The in vivo immunomodulatory and synergistic anti-tumor activity of thymosin α1-thymopentin fusion peptide and its binding to TLR2.

Abstract	In the present study, the immunomodulatory and synergistic anti-tumor activity of thymosin α1-thymopentin fusion peptide (Tα1-TP5) was investigated in vivo. In addition, the potential receptor of Tα1-TP5 was investigated by surface plasmon resonance (SPR) binding studies. It was found that Tα1-TP5 (305 μg/kg) alleviated immunosuppression induced by hydrocortisone (HC). Tα1-TP5 (305 μg/kg) combined with cyclophosphamide (CY) had a better tumor growth inhibitory effect than CY alone. Furthermore, Tα1-TP5 had a higher affinity (KD=6.84 μmol/L) to toll-like receptor 2 (TLR2) than Tα1 (K(D)=35.4 μmol/L), but its affinity was not significantly different from that of TP5. The results of our present work indicate that Tα1-TP5 can possibly be developed as a new immunomodulatory agent.

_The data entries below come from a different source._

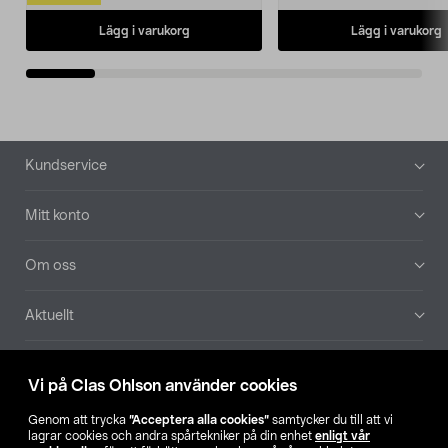
Lägg i varukorg
Lägg i varukorg
Sidfot
Kundservice
Mitt konto
Om oss
Aktuellt
Våra bolag
Vi på Clas Ohlson använder cookies
Hitta butik
Genom att trycka
”Acceptera alla cookies”
samtycker du till att vi
lagrar cookies och andra spårtekniker på din enhet
enligt vår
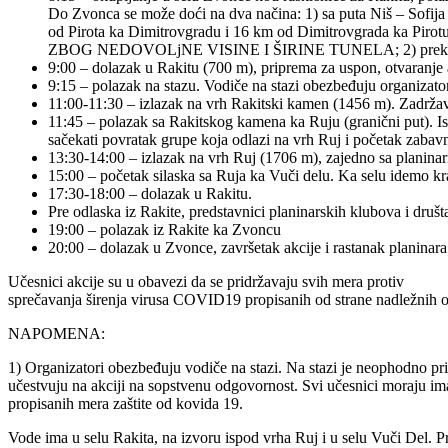
Do Zvonca se može doći na dva načina: 1) sa puta Niš –
od Pirota ka Dimitrovgradu i 16 km od Dimitrovgrada 
ZBOG NEDOVOLjNE VISINE I ŠIRINE TUNELA; 2) preko Bab
9:00 – dolazak u Rakitu (700 m), priprema za uspon, otvaranje 
9:15 – polazak na stazu. Vodiče na stazi obezbeđuju organizator
11:00-11:30 – izlazak na vrh Rakitski kamen (1456 m). Zadržav
11:45 – polazak sa Rakitskog kamena ka Ruju (granični put). I
sačekati povratak grupe koja odlazi na vrh Ruj i početak zabav
13:30-14:00 – izlazak na vrh Ruj (1706 m), zajedno sa planina
15:00 – početak silaska sa Ruja ka Vuči delu. Ka selu idemo 
17:30-18:00 – dolazak u Rakitu.
Pre odlaska iz Rakite, predstavnici planinarskih klubova i društ
19:00 – polazak iz Rakite ka Zvoncu
20:00 – dolazak u Zvonce, završetak akcije i rastanak planinara
Učesnici akcije su u obavezi da se pridržavaju svih mera protiv
sprečavanja širenja virusa COVID19 propisanih od strane nadležnih or
NAPOMENA:
1) Organizatori obezbeđuju vodiče na stazi. Na stazi je neophodno pri
učestvuju na akciji na sopstvenu odgovornost. Svi učesnici moraju ima
propisanih mera zaštite od kovida 19.
Vode ima u selu Rakita, na izvoru ispod vrha Ruj i u selu Vuči Del. P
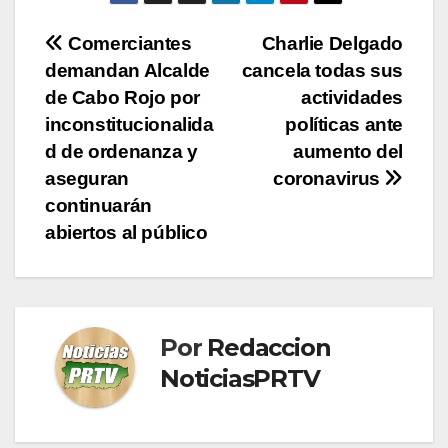
Navegación
Comerciantes
Charlie Delgado
demandan Alcalde
cancela todas sus
de
de Cabo Rojo por
actividades
entradas
inconstitucionalida
políticas ante
d de ordenanza y
aumento del
aseguran
coronavirus
continuarán
abiertos al público
Por
Redaccion
NoticiasPRTV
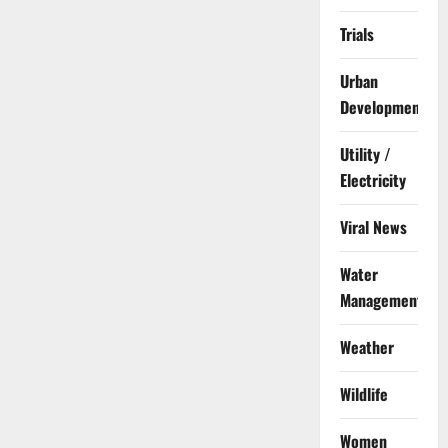
Trials
Urban
Development
Utility /
Electricity
Viral News
Water
Management
Weather
Wildlife
Women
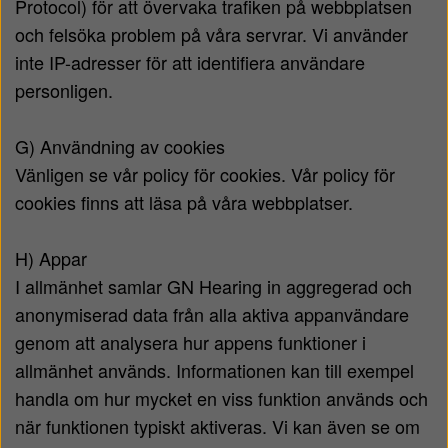
Protocol) för att övervaka trafiken på webbplatsen
och felsöka problem på våra servrar. Vi använder
inte IP-adresser för att identifiera användare
personligen.
G) Användning av cookies
Vänligen se vår policy för cookies. Vår policy för
cookies finns att läsa på våra webbplatser.
H) Appar
I allmänhet samlar GN Hearing in aggregerad och
anonymiserad data från alla aktiva appanvändare
genom att analysera hur appens funktioner i
allmänhet används. Informationen kan till exempel
handla om hur mycket en viss funktion används och
när funktionen typiskt aktiveras. Vi kan även se om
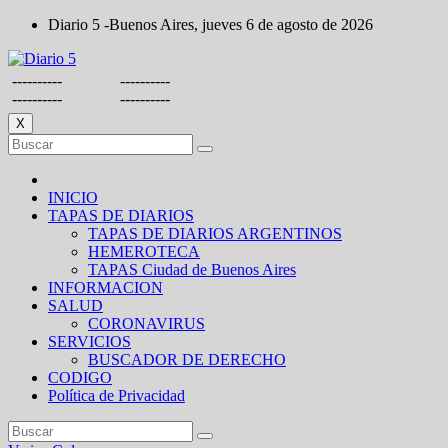
Saltar
Diario 5 -Buenos Aires, jueves 6 de agosto de 2026
al
contenido
----------
----------
----------
----------
X
INICIO
TAPAS DE DIARIOS
TAPAS DE DIARIOS ARGENTINOS
HEMEROTECA
TAPAS Ciudad de Buenos Aires
INFORMACION
SALUD
CORONAVIRUS
SERVICIOS
BUSCADOR DE DERECHO
CODIGO
Política de Privacidad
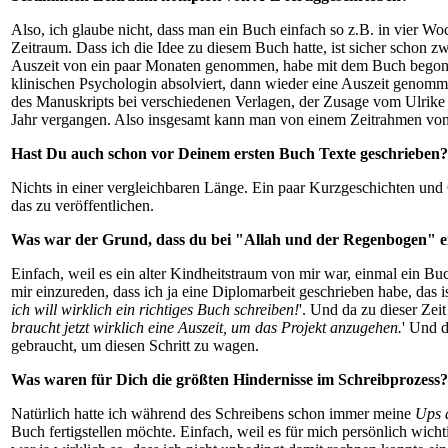
Also, ich glaube nicht, dass man ein Buch einfach so z.B. in vier Wo
Zeitraum. Dass ich die Idee zu diesem Buch hatte, ist sicher schon zw
Auszeit von ein paar Monaten genommen, habe mit dem Buch begonn
klinischen Psychologin absolviert, dann wieder eine Auszeit genom
des Manuskripts bei verschiedenen Verlagen, der Zusage vom Ulrike 
Jahr vergangen. Also insgesamt kann man von einem Zeitrahmen von
Hast Du auch schon vor Deinem ersten Buch Texte geschrieben?
Nichts in einer vergleichbaren Länge. Ein paar Kurzgeschichten und
das zu veröffentlichen.
Was war der Grund, dass du bei "Allah und der Regenbogen" e
Einfach, weil es ein alter Kindheitstraum von mir war, einmal ein B
mir einzureden, dass ich ja eine Diplomarbeit geschrieben habe, das
ich will wirklich ein richtiges Buch schreiben!
'. Und da zu dieser Zeit
braucht jetzt wirklich eine Auszeit, um das Projekt anzugehen.
' Und 
gebraucht, um diesen Schritt zu wagen.
Was waren für Dich die größten Hindernisse im Schreibprozess?
Natürlich hatte ich während des Schreibens schon immer meine
Ups 
Buch fertigstellen möchte. Einfach, weil es für mich persönlich wic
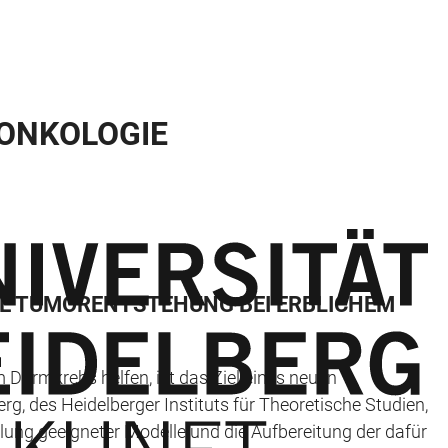
ONKOLOGIE
IE TUMORENTSTEHUNG BEI ERBLICHEM
Darmkrebs helfen, ist das Ziel eines neuen
g, des Heidelberger Instituts für Theoretische Studien,
ng geeigneter Modelle und die Aufbereitung der dafür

Authors	Juan Li, Yanna Cheng, Xinke Zhang, Lei Zheng, Zhen Han, Pingli Li, Yuliang Xiao, Qian Zhang, Fengshan Wang
Journal	Cancer letters (Cancer Lett) Vol. 337 Issue 2 Pg. 237-47 (Sep 01 2013) ISSN: 1872-7980 [Electronic] Ireland
PMID	23684552 (Publication Type: Journal Article)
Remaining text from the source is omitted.